Tom my AA5B comes standard with the o-360 Don't know about the Yankees and T- cats as far as being under powered, never flew one.
The "purple passion" problem.
Most flight instructors of the day never flew in one. For a student planning to step up into a high-performance, high-wing-loading airplane, learning to master airspeed early on is not a bad thing. We had a two or three early AA-1 Yankees on our rental and flight school line. If training in the Yankee took a couple of extra hours, it was offset by the lower rental cost compared to our 150 hp Cherokee 140s -- and the Yankee-trained new private pilot probably had a finer touch than one who learned in the hyper-forgiving Cherokee. One of my primary students bought N5605L, s/n 7, the first Yankee on the west coast. He did fine. Maybe some flight instructors don't like a Cub as a trainer because it takes too much time to master the tailwheel. Different strokes, and all that.
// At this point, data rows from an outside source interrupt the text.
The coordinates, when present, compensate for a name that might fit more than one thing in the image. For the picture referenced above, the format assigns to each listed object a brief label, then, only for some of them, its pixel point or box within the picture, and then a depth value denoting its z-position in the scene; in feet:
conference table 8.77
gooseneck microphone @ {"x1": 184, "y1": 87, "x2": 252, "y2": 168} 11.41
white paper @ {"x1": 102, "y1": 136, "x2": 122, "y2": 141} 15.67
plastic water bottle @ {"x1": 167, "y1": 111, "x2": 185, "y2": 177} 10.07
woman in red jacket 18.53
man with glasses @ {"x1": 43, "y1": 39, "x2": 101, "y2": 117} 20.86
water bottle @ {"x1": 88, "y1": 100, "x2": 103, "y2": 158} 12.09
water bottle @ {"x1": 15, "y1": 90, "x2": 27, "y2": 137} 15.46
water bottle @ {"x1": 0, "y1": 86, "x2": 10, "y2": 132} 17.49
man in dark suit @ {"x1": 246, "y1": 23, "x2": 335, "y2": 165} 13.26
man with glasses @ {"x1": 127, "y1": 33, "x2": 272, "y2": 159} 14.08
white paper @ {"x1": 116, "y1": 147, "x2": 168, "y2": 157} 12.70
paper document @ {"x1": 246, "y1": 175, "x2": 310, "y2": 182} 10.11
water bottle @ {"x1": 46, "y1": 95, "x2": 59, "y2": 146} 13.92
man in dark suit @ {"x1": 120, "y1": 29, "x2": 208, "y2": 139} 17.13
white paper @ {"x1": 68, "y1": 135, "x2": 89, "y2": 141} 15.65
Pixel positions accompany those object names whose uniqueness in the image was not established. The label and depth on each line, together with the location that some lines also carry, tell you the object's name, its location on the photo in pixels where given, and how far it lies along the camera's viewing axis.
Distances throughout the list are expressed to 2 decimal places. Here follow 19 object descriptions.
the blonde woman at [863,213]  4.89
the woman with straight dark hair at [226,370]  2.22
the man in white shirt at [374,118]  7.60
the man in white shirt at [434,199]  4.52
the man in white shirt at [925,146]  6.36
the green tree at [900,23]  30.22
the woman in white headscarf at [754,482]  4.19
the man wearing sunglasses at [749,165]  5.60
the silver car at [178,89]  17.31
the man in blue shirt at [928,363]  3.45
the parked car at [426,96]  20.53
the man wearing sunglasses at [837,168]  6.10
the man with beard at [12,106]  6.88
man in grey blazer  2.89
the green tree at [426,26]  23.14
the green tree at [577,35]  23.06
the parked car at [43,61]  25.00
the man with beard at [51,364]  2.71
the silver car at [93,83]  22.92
Besides, the Yankee was primarily marketed as a $6,495 (in 1968 money) personal runabout and fun flyer, and a trainer only as an aside. At 117 KTAS on 108 hp and with sports car handling, it filled the "personal airplane" bill nicely. I gave a demo ride in an early Yankee to a P-51/P-47/F-86 fighter ace, and he never stopped grinning the whole flight.
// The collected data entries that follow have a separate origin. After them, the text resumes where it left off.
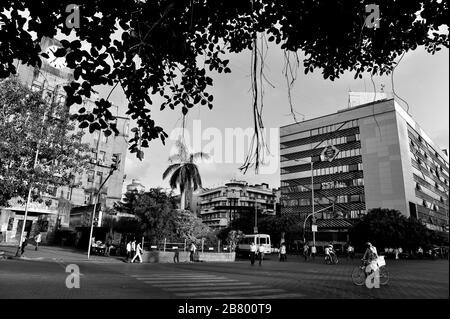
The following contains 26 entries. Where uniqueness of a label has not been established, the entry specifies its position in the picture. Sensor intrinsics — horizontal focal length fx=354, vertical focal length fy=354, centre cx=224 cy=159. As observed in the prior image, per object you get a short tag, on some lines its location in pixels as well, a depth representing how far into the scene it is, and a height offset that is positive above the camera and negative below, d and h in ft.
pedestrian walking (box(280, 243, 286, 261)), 109.62 -1.03
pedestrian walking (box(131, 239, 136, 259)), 84.47 -0.27
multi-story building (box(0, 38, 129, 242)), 136.05 +27.94
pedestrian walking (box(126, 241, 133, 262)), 83.25 -1.66
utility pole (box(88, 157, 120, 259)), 82.07 +18.46
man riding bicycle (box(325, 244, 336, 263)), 100.03 -1.17
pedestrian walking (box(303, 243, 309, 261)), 116.16 -0.59
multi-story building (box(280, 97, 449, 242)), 239.50 +59.77
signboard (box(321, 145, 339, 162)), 270.26 +72.41
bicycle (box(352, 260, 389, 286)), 44.91 -3.11
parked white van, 129.46 +2.02
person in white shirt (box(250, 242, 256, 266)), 84.48 -1.09
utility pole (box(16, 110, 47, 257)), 72.38 +16.95
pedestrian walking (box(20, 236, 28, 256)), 79.08 -0.32
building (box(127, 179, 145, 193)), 301.24 +49.95
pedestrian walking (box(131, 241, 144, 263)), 80.86 -1.56
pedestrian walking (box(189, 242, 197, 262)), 93.71 -1.47
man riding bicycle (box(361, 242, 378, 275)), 43.11 -0.86
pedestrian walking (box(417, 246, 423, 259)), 171.04 +0.25
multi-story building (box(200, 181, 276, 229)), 385.91 +51.38
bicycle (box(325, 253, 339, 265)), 99.51 -2.54
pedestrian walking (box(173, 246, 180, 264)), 90.59 -2.66
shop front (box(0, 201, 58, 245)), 129.84 +8.14
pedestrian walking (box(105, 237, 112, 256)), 102.62 -1.08
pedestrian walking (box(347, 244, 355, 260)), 133.85 -0.65
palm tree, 149.38 +28.50
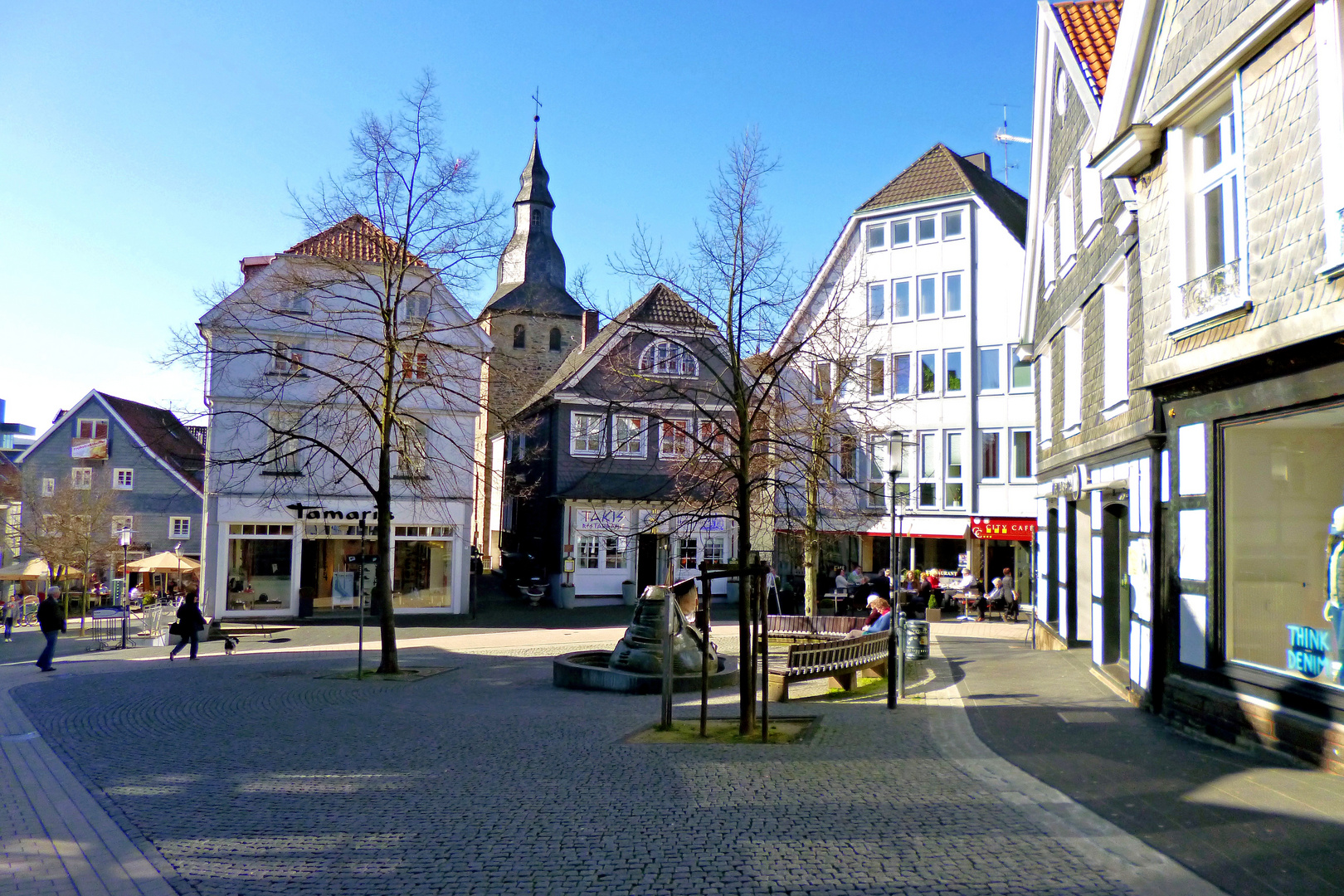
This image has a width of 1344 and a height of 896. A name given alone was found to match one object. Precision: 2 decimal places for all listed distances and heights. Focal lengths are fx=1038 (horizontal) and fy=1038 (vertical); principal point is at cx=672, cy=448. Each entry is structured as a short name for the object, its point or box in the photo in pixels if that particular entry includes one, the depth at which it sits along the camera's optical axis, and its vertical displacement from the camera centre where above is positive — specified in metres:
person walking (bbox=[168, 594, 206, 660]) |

The recontoured leading edge on the 1971 AA-1A "Trainer", as carried over to all subsequent AA-1 and AA-5 models, made the handling more Cherokee-like and suited to the trainer role, at the cost of a few knots of cruise speed.
But after nearly half a century the OWTs dominate the narrative. Too bad. Those who have flown the AA-1s know the truth.
Then why the bad results?
The perception of the buyer of the time..
A/c got a bad reputation along before the company did anything about it.
Timing. Grumman never had the dealer network or aligned training centers Cessna and Piper did. Cessna and Piper had a 20+ year head start on dealer and training center networks which kept them in the catbird's seat until the GA collapse.
They couldn't get that net work, because the product wouldn't sell.